--- MATERIAL TO PROCESS Enclosed Below ---

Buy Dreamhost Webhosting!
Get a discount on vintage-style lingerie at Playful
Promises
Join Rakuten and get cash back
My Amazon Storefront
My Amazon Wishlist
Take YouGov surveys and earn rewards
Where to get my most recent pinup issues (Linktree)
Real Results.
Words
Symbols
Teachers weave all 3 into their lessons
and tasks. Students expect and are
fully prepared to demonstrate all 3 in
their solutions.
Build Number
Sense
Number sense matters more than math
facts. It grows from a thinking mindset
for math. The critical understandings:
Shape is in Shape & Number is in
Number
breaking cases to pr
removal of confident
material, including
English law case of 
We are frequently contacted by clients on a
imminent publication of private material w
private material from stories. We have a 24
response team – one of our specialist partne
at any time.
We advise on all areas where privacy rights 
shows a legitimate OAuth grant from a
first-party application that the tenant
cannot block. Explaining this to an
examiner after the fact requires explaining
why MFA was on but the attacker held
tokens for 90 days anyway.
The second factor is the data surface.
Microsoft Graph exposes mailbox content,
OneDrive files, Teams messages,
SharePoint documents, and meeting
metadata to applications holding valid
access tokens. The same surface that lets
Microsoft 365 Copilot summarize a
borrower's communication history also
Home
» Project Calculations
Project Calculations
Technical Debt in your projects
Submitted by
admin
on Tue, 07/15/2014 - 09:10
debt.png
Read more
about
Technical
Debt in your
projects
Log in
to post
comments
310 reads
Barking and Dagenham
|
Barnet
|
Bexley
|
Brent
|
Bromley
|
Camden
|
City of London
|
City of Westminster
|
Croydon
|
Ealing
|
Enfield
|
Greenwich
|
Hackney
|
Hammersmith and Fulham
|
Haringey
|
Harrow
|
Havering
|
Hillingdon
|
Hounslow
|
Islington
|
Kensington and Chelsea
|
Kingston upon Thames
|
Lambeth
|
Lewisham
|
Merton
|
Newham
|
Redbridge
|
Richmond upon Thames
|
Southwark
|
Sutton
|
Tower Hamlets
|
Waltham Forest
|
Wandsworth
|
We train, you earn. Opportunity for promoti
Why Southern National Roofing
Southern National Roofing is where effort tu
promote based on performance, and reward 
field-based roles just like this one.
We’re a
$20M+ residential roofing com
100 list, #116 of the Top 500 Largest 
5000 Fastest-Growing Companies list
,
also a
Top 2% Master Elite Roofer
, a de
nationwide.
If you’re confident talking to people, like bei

--- End of Enclosed MATERIAL TO PROCESS ---

=== ABOUT THIS EXERCISE ===
Each and every entry needs to be repeated exactly.

=== TASK SOLUTION ===
Buy Dreamhost Webhosting!
Get a discount on vintage-style lingerie at Playful
Promises
Join Rakuten and get cash back
My Amazon Storefront
My Amazon Wishlist
Take YouGov surveys and earn rewards
Where to get my most recent pinup issues (Linktree)
Real Results.
Words
Symbols
Teachers weave all 3 into their lessons
and tasks. Students expect and are
fully prepared to demonstrate all 3 in
their solutions.
Build Number
Sense
Number sense matters more than math
facts. It grows from a thinking mindset
for math. The critical understandings:
Shape is in Shape & Number is in
Number
breaking cases to pr
removal of confident
material, including
English law case of 
We are frequently contacted by clients on a
imminent publication of private material w
private material from stories. We have a 24
response team – one of our specialist partne
at any time.
We advise on all areas where privacy rights 
shows a legitimate OAuth grant from a
first-party application that the tenant
cannot block. Explaining this to an
examiner after the fact requires explaining
why MFA was on but the attacker held
tokens for 90 days anyway.
The second factor is the data surface.
Microsoft Graph exposes mailbox content,
OneDrive files, Teams messages,
SharePoint documents, and meeting
metadata to applications holding valid
access tokens. The same surface that lets
Microsoft 365 Copilot summarize a
borrower's communication history also
Home
» Project Calculations
Project Calculations
Technical Debt in your projects
Submitted by
admin
on Tue, 07/15/2014 - 09:10
debt.png
Read more
about
Technical
Debt in your
projects
Log in
to post
comments
310 reads
Barking and Dagenham
|
Barnet
|
Bexley
|
Brent
|
Bromley
|
Camden
|
City of London
|
City of Westminster
|
Croydon
|
Ealing
|
Enfield
|
Greenwich
|
Hackney
|
Hammersmith and Fulham
|
Haringey
|
Harrow
|
Havering
|
Hillingdon
|
Hounslow
|
Islington
|
Kensington and Chelsea
|
Kingston upon Thames
|
Lambeth
|
Lewisham
|
Merton
|
Newham
|
Redbridge
|
Richmond upon Thames
|
Southwark
|
Sutton
|
Tower Hamlets
|
Waltham Forest
|
Wandsworth
|
We train, you earn. Opportunity for promoti
Why Southern National Roofing
Southern National Roofing is where effort tu
promote based on performance, and reward 
field-based roles just like this one.
We’re a
$20M+ residential roofing com
100 list, #116 of the Top 500 Largest 
5000 Fastest-Growing Companies list
,
also a
Top 2% Master Elite Roofer
, a de
nationwide.
If you’re confident talking to people, like bei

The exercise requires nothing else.